What is required — Beneath this instruction is a listing; print exactly the lines in it starting at the line that contains "is easier to" and going through the line that contains "ebeest migration affects".

Task inputs —
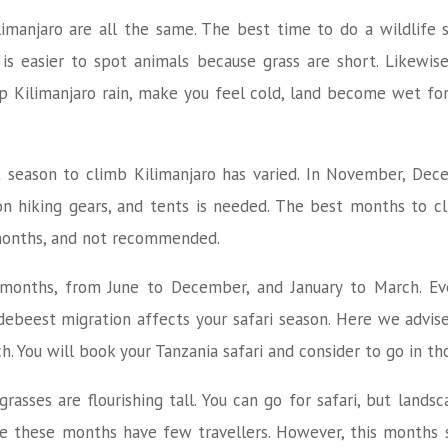
imanjaro are all the same. The best time to do a wildlife sa
is easier to spot animals because grass are short. Likewis
up Kilimanjaro rain, make you feel cold, land become wet fo
 season to climb Kilimanjaro has varied. In November, Dece
on hiking gears, and tents is needed. The best months to cl
 months, and not recommended.
e months, from June to December, and January to March. Even
ebeest migration affects your safari season. Here we advise
 You will book your Tanzania safari and consider to go in t
rasses are flourishing tall. You can go for safari, but lands
 these months have few travellers. However, this months sa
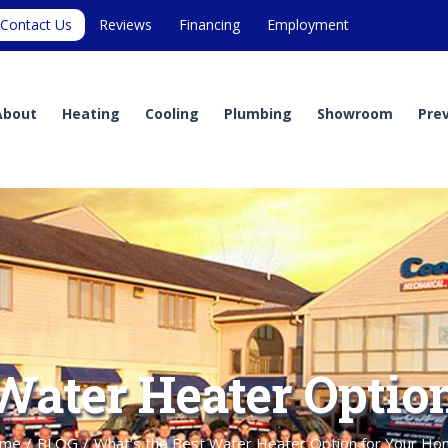
Contact Us
Reviews
Financing
Employment
About
Heating
Cooling
Plumbing
Showroom
Pre
 Water Heater Optio
me
/
BLOG
/
What’s the Best Water Heater Option for Your Ho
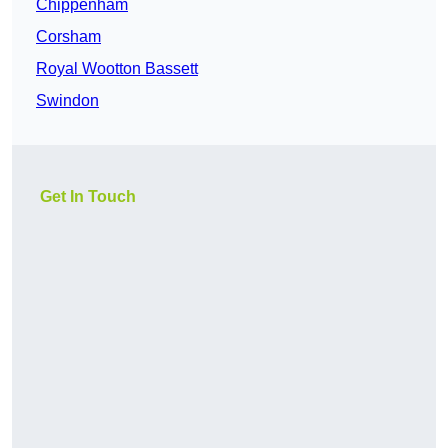
Chippenham
Corsham
Royal Wootton Bassett
Swindon
Get In Touch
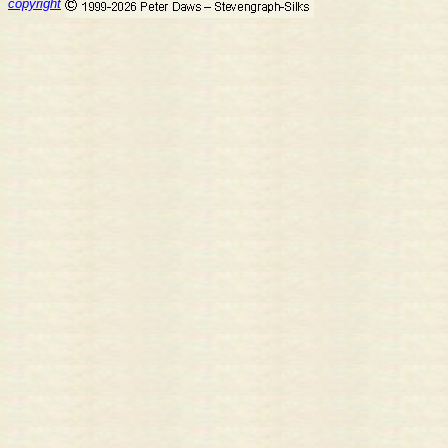
copyright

Task response —
is easier to spot animals because grass are short. Likewis
up Kilimanjaro rain, make you feel cold, land become wet fo
 season to climb Kilimanjaro has varied. In November, Dece
on hiking gears, and tents is needed. The best months to cl
 months, and not recommended.
e months, from June to December, and January to March. Even
ebeest migration affects your safari season. Here we advise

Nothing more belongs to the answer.